This story by Chase Woodruff appeared on Colorado Newsline on September 15, 2023
Federal wildlife officials on Friday announced they will grant Colorado a key exemption that paves the way for the state to reintroduce gray wolves to the Western Slope by the end of this year, while still allowing “lethal take” of the endangered animals in some circumstances.
In a final environmental impact statement on the state’s wolf reintroduction plan, the U.S. Fish and Wildlife Service endorsed a so-called 10(j) rule that will allow Colorado gray wolves to be managed as an “experimental population.” Named for a section in the Endangered Species Act, the rule will authorize lethal control, as well as “injurious nonlethal” methods and “intentional harassment,” against wolves who threaten livestock.
The issuance of the 10(j) rule had been a top priority for Colorado Parks and Wildlife, state lawmakers and ranchers in the regions where wolves will be reintroduced, who feared that without it, livestock producers who killed or injured wolves to protect their herds would be left open to federal prosecution. Bipartisan majorities in the Legislature passed a bill earlier this year requiring the rule to be in place before releases began, potentially complicating the December 31 deadline set by Proposition 114, the wolf reintroduction ballot measure passed by Colorado voters in 2020.
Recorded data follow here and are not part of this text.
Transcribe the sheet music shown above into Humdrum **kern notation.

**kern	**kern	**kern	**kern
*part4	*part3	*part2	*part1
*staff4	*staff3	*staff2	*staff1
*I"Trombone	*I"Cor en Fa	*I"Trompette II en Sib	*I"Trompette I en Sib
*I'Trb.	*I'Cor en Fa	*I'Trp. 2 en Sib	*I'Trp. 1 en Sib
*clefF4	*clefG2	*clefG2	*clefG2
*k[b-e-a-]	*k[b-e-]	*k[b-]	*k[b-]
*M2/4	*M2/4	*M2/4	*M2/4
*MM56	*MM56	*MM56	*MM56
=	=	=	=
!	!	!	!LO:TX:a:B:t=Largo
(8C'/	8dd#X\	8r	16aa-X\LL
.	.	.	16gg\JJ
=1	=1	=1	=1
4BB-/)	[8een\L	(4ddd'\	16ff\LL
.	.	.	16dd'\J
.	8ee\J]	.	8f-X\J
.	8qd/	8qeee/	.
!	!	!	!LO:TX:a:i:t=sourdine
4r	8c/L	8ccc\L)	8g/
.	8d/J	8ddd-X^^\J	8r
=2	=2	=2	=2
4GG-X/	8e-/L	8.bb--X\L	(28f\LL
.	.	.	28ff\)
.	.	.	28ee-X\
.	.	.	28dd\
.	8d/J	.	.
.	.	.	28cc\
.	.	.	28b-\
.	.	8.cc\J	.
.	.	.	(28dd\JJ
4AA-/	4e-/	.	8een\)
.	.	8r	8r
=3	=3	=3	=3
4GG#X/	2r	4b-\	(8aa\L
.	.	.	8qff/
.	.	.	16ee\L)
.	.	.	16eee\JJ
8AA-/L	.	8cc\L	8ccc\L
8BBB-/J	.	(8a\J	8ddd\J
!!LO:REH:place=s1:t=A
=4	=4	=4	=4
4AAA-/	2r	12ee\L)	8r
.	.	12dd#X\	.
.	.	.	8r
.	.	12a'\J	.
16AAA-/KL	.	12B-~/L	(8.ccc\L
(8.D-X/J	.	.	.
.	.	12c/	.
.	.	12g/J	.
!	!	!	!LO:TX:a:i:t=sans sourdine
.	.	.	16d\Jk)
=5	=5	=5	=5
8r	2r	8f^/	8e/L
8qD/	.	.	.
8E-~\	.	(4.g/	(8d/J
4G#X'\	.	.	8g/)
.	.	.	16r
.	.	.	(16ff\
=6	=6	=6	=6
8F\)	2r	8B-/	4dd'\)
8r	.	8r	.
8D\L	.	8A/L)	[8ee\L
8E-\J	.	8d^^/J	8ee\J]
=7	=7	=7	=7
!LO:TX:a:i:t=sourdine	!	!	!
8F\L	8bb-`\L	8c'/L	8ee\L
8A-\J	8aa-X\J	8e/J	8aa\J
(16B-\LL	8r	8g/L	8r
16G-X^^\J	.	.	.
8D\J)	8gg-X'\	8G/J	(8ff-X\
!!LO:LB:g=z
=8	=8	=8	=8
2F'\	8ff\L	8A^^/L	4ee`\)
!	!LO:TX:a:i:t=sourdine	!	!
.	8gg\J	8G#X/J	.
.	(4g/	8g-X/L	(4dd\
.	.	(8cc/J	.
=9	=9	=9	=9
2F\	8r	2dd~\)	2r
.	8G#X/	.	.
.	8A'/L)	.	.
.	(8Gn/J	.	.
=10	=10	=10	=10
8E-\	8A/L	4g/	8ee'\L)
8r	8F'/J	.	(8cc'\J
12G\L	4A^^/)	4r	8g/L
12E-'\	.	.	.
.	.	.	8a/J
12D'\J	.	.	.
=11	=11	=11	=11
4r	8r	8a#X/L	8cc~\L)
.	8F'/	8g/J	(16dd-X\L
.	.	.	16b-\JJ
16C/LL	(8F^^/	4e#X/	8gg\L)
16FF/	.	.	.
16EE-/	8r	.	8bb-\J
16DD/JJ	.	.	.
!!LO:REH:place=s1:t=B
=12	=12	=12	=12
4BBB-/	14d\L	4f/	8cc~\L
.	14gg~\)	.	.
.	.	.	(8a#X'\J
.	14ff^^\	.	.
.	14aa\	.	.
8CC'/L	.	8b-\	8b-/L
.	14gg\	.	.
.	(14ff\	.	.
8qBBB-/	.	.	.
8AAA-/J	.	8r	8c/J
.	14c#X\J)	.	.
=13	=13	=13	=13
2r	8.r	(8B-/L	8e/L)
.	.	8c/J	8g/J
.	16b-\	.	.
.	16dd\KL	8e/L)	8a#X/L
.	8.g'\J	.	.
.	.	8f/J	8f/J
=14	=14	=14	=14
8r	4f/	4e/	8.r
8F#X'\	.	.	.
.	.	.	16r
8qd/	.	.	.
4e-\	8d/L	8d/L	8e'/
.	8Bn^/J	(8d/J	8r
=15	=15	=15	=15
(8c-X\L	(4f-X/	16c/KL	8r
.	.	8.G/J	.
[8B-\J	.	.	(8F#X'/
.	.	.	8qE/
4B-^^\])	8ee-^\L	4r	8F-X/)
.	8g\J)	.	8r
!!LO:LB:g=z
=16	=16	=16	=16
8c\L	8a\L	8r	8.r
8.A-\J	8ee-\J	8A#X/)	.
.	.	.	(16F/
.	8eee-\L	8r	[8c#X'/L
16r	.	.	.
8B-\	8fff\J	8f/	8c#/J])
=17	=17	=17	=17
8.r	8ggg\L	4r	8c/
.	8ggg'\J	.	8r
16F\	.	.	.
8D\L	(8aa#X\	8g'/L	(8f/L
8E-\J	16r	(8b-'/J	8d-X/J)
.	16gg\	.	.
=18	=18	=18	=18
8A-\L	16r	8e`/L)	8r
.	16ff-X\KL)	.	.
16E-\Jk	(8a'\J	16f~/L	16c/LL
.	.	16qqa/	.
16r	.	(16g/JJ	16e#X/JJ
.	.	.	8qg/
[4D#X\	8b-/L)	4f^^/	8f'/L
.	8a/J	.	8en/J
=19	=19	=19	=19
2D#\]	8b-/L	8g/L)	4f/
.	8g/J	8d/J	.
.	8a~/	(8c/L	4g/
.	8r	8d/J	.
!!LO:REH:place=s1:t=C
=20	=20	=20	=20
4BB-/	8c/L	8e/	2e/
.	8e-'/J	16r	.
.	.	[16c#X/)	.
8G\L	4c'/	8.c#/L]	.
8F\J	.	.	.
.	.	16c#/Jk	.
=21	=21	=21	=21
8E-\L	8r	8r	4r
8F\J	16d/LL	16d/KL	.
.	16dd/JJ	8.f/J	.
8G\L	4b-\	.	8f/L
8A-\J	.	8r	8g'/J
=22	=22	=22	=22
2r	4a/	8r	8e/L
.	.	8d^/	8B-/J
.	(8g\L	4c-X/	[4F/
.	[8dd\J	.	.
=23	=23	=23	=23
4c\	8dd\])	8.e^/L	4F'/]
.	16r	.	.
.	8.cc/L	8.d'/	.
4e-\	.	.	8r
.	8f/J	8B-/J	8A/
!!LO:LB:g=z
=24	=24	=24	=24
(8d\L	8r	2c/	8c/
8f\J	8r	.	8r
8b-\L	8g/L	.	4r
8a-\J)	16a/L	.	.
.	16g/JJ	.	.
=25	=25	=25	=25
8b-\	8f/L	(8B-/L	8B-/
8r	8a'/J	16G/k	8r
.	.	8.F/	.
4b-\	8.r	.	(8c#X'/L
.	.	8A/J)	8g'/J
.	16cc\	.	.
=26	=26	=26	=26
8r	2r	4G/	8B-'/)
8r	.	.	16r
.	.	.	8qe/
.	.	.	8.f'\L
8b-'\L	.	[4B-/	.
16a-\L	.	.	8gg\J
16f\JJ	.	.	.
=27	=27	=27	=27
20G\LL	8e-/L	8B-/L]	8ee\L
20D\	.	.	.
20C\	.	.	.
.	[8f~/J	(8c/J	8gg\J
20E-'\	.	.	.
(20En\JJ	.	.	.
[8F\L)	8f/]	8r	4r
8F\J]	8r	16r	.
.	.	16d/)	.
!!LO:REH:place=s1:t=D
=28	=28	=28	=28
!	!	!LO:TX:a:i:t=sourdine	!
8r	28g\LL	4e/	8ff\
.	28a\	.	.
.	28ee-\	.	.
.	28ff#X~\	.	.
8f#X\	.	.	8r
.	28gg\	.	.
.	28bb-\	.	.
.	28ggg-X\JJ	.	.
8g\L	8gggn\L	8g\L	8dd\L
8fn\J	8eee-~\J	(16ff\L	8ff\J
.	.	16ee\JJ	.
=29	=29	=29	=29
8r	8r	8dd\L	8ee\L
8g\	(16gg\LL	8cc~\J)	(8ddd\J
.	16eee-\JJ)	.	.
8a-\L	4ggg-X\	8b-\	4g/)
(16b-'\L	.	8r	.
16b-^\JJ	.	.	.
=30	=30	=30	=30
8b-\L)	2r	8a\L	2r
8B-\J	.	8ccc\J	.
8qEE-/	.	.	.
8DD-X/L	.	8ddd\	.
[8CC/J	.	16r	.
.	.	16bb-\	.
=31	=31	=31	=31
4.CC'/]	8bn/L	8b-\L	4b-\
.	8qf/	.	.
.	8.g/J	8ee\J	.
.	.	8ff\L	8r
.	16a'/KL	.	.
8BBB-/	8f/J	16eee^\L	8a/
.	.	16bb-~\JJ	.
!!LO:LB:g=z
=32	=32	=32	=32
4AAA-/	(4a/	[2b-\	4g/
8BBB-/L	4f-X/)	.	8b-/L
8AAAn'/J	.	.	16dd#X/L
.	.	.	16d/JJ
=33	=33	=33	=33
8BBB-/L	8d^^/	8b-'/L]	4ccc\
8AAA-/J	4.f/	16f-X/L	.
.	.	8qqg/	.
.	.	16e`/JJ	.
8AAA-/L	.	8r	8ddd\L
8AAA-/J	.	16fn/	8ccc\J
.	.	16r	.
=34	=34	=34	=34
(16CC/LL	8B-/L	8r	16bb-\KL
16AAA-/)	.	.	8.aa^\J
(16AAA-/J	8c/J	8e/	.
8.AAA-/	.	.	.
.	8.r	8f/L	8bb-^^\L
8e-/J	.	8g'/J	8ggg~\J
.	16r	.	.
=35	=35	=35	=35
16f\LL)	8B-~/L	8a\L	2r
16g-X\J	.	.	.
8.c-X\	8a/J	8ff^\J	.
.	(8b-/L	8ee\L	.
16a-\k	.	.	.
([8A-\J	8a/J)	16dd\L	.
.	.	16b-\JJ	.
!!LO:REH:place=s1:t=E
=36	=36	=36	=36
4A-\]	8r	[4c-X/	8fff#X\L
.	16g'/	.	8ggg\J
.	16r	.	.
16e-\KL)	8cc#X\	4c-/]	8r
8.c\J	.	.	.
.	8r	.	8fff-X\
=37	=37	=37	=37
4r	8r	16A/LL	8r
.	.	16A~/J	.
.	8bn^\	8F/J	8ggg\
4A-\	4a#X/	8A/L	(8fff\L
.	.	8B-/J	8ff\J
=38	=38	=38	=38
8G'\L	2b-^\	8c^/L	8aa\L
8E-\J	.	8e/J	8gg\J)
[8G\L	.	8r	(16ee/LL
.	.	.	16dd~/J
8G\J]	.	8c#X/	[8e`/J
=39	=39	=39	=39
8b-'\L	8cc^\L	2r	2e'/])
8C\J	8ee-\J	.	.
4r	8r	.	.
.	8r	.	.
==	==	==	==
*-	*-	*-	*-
Colorado Governor Jared Polis vetoed the bill, expressing confidence that the federal rulemaking process was on schedule and the 10(j) rule would be approved before the end of the year. The USFWS obliged his administration on Friday will a draft record of decision that, barring any sudden reversal, means the rule will go into effect in mid-November.
Under the rule, landowners or livestock producers with grazing permits on federal land will be granted broad authority to kill wolves within 24 hours of an attack on livestock or working animals, subject to evidence confirmed by state or federal wildlife agents.
On a case-by-case basis, additional authorizations can be granted to intentionally harass wolves, or to seek out and kill wolves determined to be “repeatedly depredating” livestock in a given area.
Beginning with federally-led efforts in and around Yellowstone National Park in the 1990s, wolf reintroduction programs have been highly controversial among ranchers, who have fueled a conservative backlash against such efforts in states like Idaho, Montana and Wyoming. Data from the U.S. Department of Agriculture, however, shows that wolf depredations account for less than 1% of unwanted cattle and sheep mortality in states with established wolf populations.
“Today’s announcement is the result of extensive coordination and outreach among many partners in Colorado at the local, state, federal, and Tribal levels,” the USFWS said in a press release. “This management flexibility can help ensure co-existence between wolves and affected landowners contributing to the conservation of the species while reducing the potential impacts of reintroduction to stakeholders.”
CPW officials told lawmakers earlier this week that they plan to capture and release up to 15 wolves within a large region centered on Glenwood Canyon this winter, with the agency’s “release season” beginning in mid-December and lasting until mid-March.